House Approves $50 billion in Sandy Relief
Yesterday, the House of Representatives approved an additional $50.5 billion in disaster funding for areas devastated by Hurricane Sandy by a 241-180 vote. Congress had previously approved $9.7 billion for flood insurance. The Senate will take up the bill next.
The $50 billion package came in two parts. The original bill from Appropriations Chairman Rep. Hal Rogers (R-KY) included $17 billion of disaster funding, but an amendment from Rep. Rodney Frelinghuysen (R-NJ) added an additional $33 billion to the final total.

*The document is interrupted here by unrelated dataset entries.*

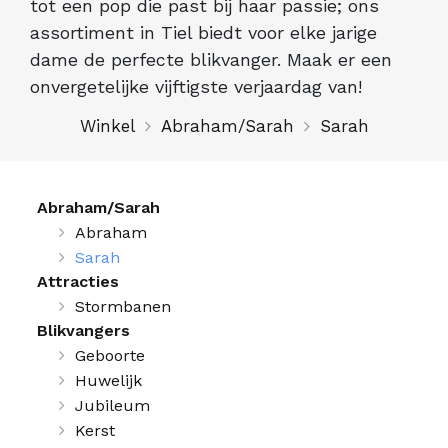
tot een pop die past bij haar passie; ons
assortiment in Tiel biedt voor elke jarige
dame de perfecte blikvanger. Maak er een
onvergetelijke vijftigste verjaardag van!
Winkel
Abraham/Sarah
Sarah
Abraham/Sarah
Abraham
Sarah
Attracties
Stormbanen
Blikvangers
Geboorte
Huwelijk
Jubileum
Kerst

Unfortunately, the additional spending was entirely deficit financed. An amendment introduced by Rep. Mick Mulvaney (R-SC) that would have offset $17 billion of the bill with a 1.63 percent cut to discretionary spending was defeated. While the Budget Control Act allows adjustments to the discretionary spending caps for disaster relief, this package well exceeded the adjustment. Our thoughts continue to go out to the affected communities, and lawmakers should seek to offset as much of the relief as possible that is provided in excess of the caps to ensure those communities and the entire country do not face even higher debt levels than currently projected. That may mean that Congress should reconsider how much we plan to have available for disaster responses to prevent these events from substantially adding to the debt through better preparation or budget processes.
We've talked before about the importance of having fiscal space to respond to unforeseen crisis without putting strains on our budget. If our fiscal house was in better order, lawmakers would not have to worry as much about the tradeoffs between immediate disaster relief and the consequences of a much larger debt.

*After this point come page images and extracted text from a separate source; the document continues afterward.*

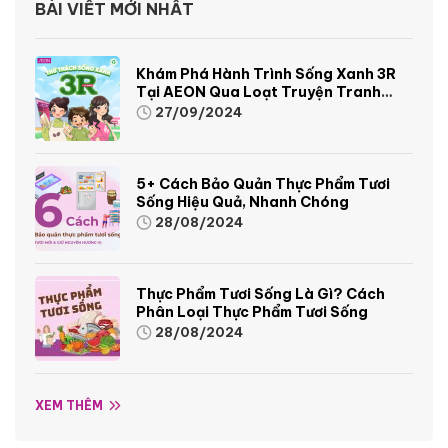
BÀI VIẾT MỚI NHẤT
Khám Phá Hành Trình Sống Xanh 3R
Tại AEON Qua Loạt Truyện Tranh
Sinh Động Và Thú Vị
27/09/2024
5+ Cách Bảo Quản Thực Phẩm Tươi
Sống Hiệu Quả, Nhanh Chóng
28/08/2024
Thực Phẩm Tươi Sống Là Gì? Cách
Phân Loại Thực Phẩm Tươi Sống
28/08/2024
XEM THÊM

This is one of the reasons why we have said that stabilizing the debt at the end of the decade is an inadequate goal for debt reduction. Instead, debt should be put on a clear downward path. Lawmakers will need to respond to disasters like Hurricane Sandy, and by taking a serious look at the budget and finding savings, they can ensure that funding for disaster relief doesn't hurt the government's finances.